I suppose I am like most students then, because that is exactly what I do!  I just ramble on for a couple pages till I hit on something, go “aha!”, and then write about that for the rest of my paper.  I usually don’t go back through and eliminate the fluff, so that I can focus more on the “fairly good idea”.  Partially I don’t do so because I get lazy and have little time, and partially because once the fluff is written, I usually take a liking to it and don’t want to get rid of it because I think it has its own merit.  The problem is, whether it is good writing or not, it no longer pertains to my paper.  However, if nothing else, this reading has made it clear to me that any corners I cut in writing my papers are obvious to my professors.  They know what students do and are thinking when the write, and will be able to tell how much effort was put into a paper.  So if for no other reason than to get an A, it is very important to go back through and cut out all that fluff (*sniff sniff* goodbye my friend), and from there focus on the good idea that you came up with.    

Speaking of good ideas...check out these!


Greta, another option is to get away from crafting perfect paragraphs during your topic-exploration process, and instead work with bulleted lists, or outlines, or bubble diagrams, or blog entries, or some other informal style of writing that emphasizes exploring and expressing ideas rather than accuracy and polish.
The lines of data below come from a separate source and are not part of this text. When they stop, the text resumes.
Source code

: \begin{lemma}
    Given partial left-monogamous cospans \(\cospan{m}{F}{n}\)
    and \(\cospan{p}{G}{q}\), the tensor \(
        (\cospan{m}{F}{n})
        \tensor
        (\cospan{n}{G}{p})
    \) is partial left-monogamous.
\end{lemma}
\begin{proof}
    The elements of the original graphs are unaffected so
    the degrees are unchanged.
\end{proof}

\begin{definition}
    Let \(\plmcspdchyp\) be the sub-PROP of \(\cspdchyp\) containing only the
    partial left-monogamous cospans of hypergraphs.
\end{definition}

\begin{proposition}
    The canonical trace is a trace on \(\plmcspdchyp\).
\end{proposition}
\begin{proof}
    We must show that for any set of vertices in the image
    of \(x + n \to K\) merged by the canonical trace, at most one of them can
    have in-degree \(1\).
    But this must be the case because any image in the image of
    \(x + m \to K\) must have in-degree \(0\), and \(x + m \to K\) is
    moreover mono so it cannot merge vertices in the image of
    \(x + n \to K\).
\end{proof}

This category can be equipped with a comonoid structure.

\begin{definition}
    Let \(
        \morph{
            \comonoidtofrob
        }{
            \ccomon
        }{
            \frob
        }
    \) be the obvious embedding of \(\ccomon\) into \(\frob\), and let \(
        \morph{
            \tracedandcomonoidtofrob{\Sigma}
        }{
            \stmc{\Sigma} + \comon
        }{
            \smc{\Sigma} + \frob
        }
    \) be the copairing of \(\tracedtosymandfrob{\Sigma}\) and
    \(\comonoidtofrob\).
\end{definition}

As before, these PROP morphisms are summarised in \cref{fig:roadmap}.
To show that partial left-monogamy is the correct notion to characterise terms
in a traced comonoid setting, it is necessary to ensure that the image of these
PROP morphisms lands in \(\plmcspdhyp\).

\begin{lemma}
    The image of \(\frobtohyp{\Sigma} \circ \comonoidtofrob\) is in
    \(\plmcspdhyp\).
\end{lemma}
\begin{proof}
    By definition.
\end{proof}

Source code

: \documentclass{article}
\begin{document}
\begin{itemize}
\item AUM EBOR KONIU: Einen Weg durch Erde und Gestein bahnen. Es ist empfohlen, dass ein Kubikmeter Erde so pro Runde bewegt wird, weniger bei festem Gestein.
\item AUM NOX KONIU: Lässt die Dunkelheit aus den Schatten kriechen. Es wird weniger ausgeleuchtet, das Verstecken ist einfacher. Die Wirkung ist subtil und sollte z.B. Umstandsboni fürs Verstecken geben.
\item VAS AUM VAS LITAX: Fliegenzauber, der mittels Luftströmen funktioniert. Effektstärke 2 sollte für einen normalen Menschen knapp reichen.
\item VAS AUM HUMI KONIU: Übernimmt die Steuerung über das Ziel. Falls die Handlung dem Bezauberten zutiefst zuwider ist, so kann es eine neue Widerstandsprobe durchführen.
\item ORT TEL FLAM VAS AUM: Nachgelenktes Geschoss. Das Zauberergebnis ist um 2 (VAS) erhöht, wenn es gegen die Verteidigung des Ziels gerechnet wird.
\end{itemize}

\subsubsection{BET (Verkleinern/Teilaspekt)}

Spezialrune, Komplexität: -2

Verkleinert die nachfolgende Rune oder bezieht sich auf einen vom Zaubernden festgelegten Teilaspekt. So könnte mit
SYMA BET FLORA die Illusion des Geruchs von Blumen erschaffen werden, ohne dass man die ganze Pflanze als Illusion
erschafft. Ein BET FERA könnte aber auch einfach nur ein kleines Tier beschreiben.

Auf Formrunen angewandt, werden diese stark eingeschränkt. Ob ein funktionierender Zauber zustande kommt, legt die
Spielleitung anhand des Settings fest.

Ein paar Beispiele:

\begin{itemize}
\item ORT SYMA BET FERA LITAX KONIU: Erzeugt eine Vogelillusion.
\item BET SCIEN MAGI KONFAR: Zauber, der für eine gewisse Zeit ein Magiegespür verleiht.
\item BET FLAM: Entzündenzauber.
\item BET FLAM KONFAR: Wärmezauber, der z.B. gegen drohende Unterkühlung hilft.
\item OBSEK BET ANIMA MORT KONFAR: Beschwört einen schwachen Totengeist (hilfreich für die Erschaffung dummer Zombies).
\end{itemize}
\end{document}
Save the wordsmithing until you've actually produced enough good pages that really do pertain to the subject that prompted your "aha" moment.

I should also point out that instead of deleting that fluff and throwing it away forever, you could turn it into a blog entry, or just file it in an idea folder that you can turn to the next time you need to write a paper.

I generally do all my discovery drafting in one file, and then when I hit my good idea, I create a new file and bring over only the paragraphs and sentences that pertain to the new idea. That way I have to consciously choose to bring over only the best ideas.

As you take higher-level English classes, you'll see that the instructors spend less and less time on letting you revise, so learning good composition strategies now will help in the long run.

Keep up the good attitude, and you'll continue to see evidence of progress.

Katie Vann said:

Gretta, I know how you feel. On my blog, I talked about a teacher who required to have "fluff" so he could just skip over long block quotes and grade us accoring to page length and the little writing we included. Although I know having all the fluff in a research paper is incorrect, I probably still have really bad habits in doing so because I'm used to having to include it.

Greta Carroll said:

Thanks for the ideas Dr. Jerz, the one about switching to a new file once I have my idea is probably wise. And I think a lot of people’s problem of writing fluff is caused by lack of planning. I think if a writer has a clear idea of what they are going to write about in the first place, and has done enough pre-writing, the fluff will already be cut down a lot. I guess, in a way, this is another lesson to me on the importance of planning before you write.